* [WHAT YOU HAVE TO DO]: Starting at the line below that contains "ts, traditional tunes, and delectable dishes." and ending at the line that contains "consistency and positive", retype each line exactly as it stands, but omit the pictures.
== Segment start ==
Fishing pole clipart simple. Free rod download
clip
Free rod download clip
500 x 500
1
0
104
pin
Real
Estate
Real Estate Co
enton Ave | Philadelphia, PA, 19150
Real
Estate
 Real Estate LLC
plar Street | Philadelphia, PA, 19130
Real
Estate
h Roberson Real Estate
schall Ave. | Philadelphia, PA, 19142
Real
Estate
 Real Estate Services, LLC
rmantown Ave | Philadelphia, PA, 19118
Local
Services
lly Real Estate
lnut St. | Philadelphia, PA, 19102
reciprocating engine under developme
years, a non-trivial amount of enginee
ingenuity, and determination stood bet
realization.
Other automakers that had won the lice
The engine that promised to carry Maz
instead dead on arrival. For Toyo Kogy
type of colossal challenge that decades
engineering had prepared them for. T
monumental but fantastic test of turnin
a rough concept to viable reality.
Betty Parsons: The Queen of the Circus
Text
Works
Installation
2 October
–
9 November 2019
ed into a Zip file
== Segment end ==
== Segment start ==
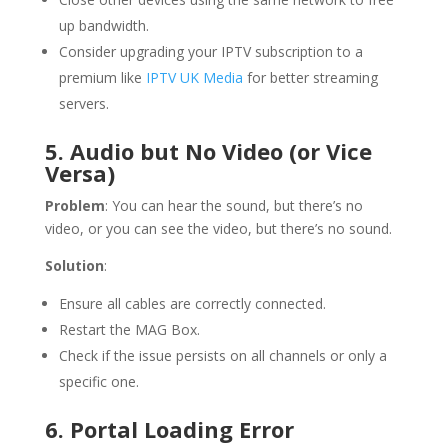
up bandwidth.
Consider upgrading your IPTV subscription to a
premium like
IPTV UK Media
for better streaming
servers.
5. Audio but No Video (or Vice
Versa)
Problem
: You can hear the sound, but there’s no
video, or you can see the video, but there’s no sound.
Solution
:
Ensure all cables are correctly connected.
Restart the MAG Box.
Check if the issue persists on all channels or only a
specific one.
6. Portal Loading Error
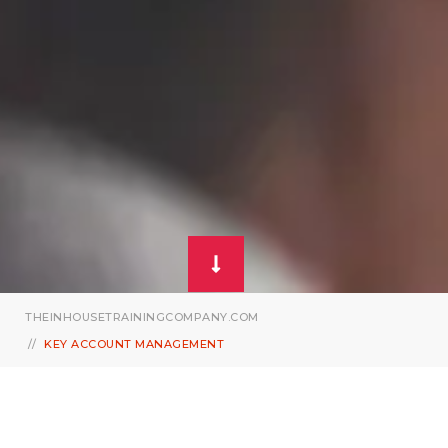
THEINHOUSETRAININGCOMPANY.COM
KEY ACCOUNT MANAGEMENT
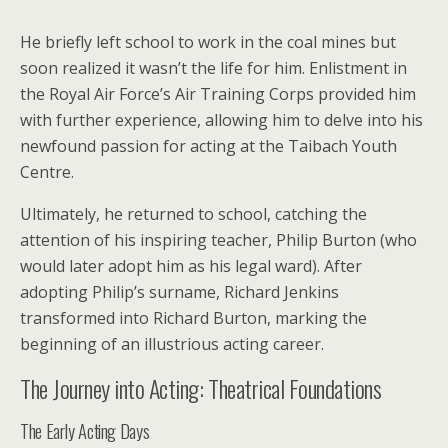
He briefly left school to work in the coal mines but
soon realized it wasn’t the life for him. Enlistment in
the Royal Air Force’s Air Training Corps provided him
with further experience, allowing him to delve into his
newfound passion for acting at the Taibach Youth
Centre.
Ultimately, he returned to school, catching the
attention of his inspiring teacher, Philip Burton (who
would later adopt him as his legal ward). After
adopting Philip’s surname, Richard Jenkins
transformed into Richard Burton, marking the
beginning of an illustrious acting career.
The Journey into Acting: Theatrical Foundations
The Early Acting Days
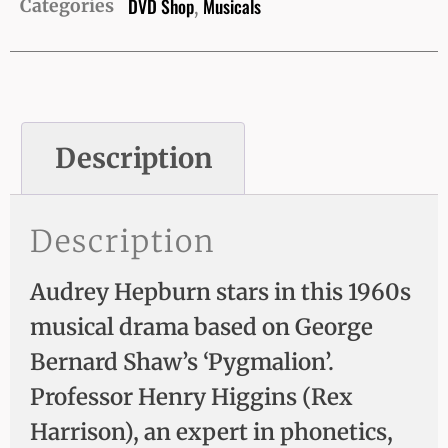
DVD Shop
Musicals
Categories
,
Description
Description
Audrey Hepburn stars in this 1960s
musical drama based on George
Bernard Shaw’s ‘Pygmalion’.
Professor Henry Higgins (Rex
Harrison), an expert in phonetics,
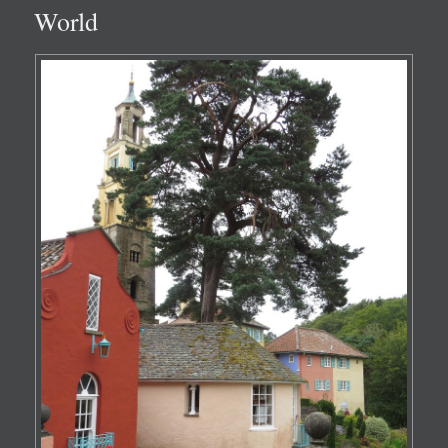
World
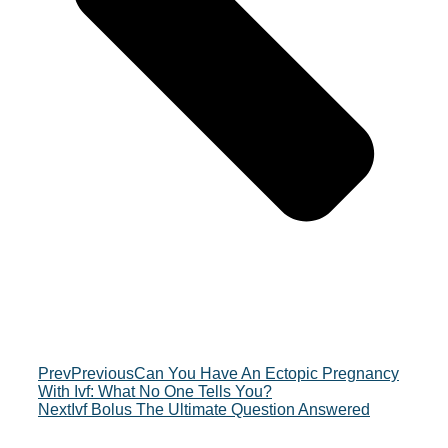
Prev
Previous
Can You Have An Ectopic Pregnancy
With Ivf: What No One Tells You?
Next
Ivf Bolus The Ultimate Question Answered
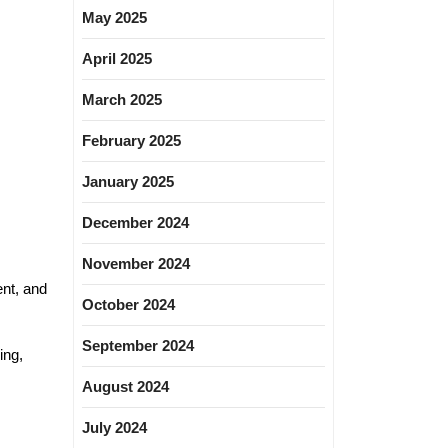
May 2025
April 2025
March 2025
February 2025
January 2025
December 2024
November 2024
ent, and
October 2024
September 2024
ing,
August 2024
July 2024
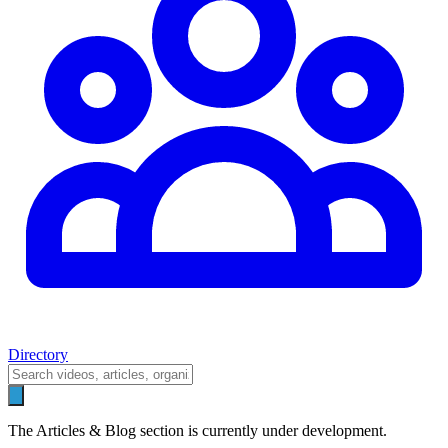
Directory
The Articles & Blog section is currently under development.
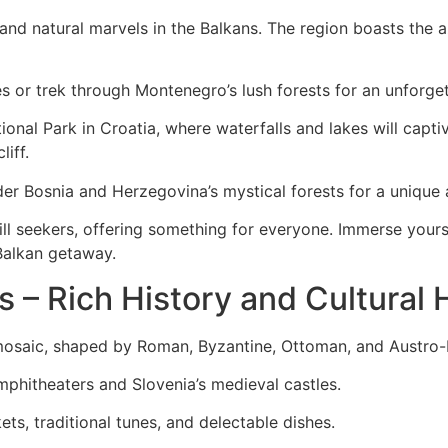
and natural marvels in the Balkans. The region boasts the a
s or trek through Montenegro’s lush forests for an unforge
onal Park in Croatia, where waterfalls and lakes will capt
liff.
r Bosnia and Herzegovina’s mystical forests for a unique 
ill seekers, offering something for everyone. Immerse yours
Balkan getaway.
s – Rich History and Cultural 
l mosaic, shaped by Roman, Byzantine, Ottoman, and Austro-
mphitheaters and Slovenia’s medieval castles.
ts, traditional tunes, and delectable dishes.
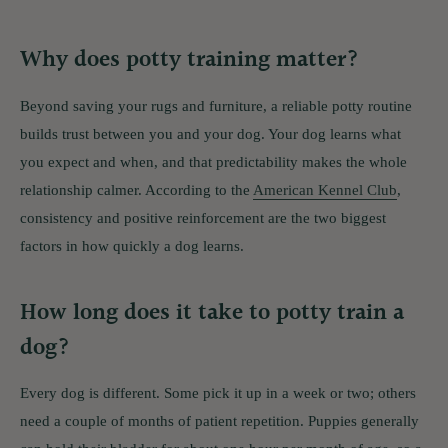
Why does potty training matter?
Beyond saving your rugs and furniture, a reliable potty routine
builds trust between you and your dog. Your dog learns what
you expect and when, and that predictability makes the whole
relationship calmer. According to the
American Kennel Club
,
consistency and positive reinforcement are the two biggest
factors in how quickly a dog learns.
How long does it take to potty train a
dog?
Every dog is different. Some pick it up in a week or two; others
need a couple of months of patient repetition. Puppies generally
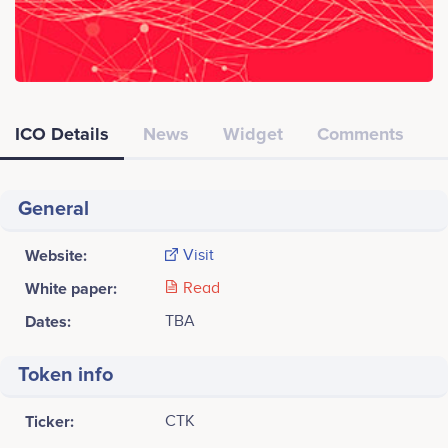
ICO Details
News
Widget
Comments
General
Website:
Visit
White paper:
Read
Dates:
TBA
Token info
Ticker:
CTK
== Segment end ==
== Segment start ==
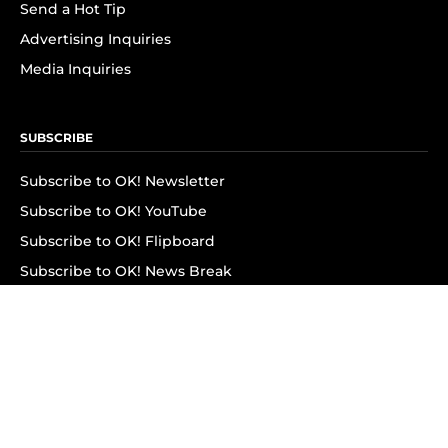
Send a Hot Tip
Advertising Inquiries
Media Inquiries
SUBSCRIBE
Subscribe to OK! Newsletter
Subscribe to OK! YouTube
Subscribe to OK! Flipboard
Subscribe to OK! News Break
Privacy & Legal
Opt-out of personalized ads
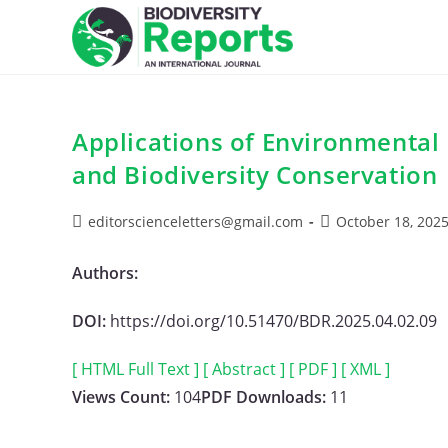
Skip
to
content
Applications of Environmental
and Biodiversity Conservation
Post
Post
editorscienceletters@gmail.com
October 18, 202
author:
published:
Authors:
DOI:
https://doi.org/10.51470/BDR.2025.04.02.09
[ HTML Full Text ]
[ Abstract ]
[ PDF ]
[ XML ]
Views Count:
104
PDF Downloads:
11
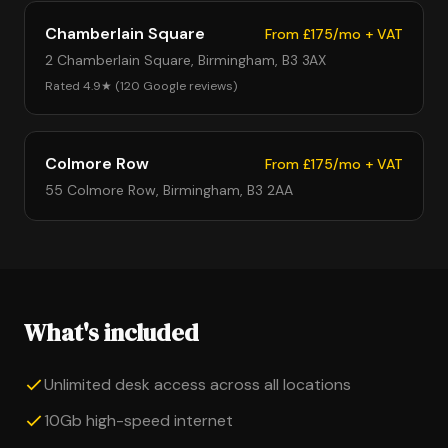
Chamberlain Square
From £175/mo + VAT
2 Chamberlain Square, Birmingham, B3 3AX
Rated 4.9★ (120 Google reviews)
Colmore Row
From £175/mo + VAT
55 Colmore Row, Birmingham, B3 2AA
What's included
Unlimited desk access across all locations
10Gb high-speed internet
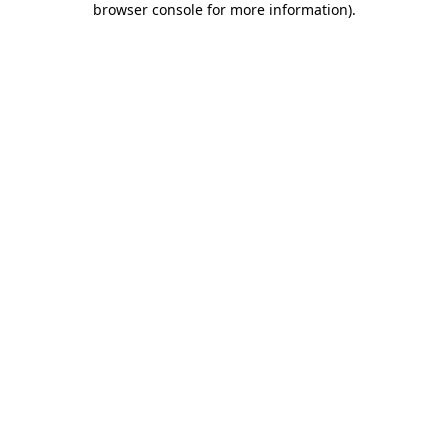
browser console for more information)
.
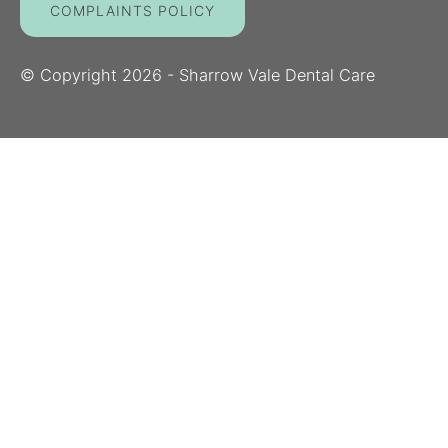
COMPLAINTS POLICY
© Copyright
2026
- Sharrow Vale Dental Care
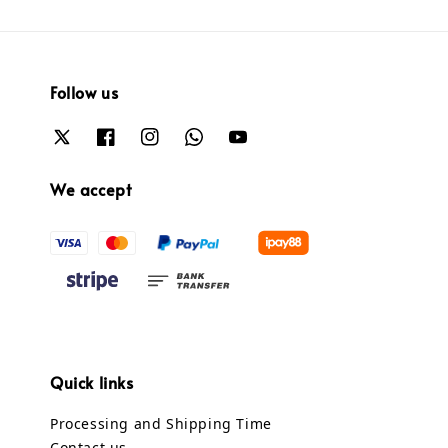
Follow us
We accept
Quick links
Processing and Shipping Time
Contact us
== Segment end ==
* [RESPONSE]:
ts, traditional tunes, and delectable dishes.
Why does potty training matter?
Beyond saving your rugs and furniture, a reliable potty routine
builds trust between you and your dog. Your dog learns what
you expect and when, and that predictability makes the whole
relationship calmer. According to the
American Kennel Club
,
consistency and positive reinforcement are the two biggest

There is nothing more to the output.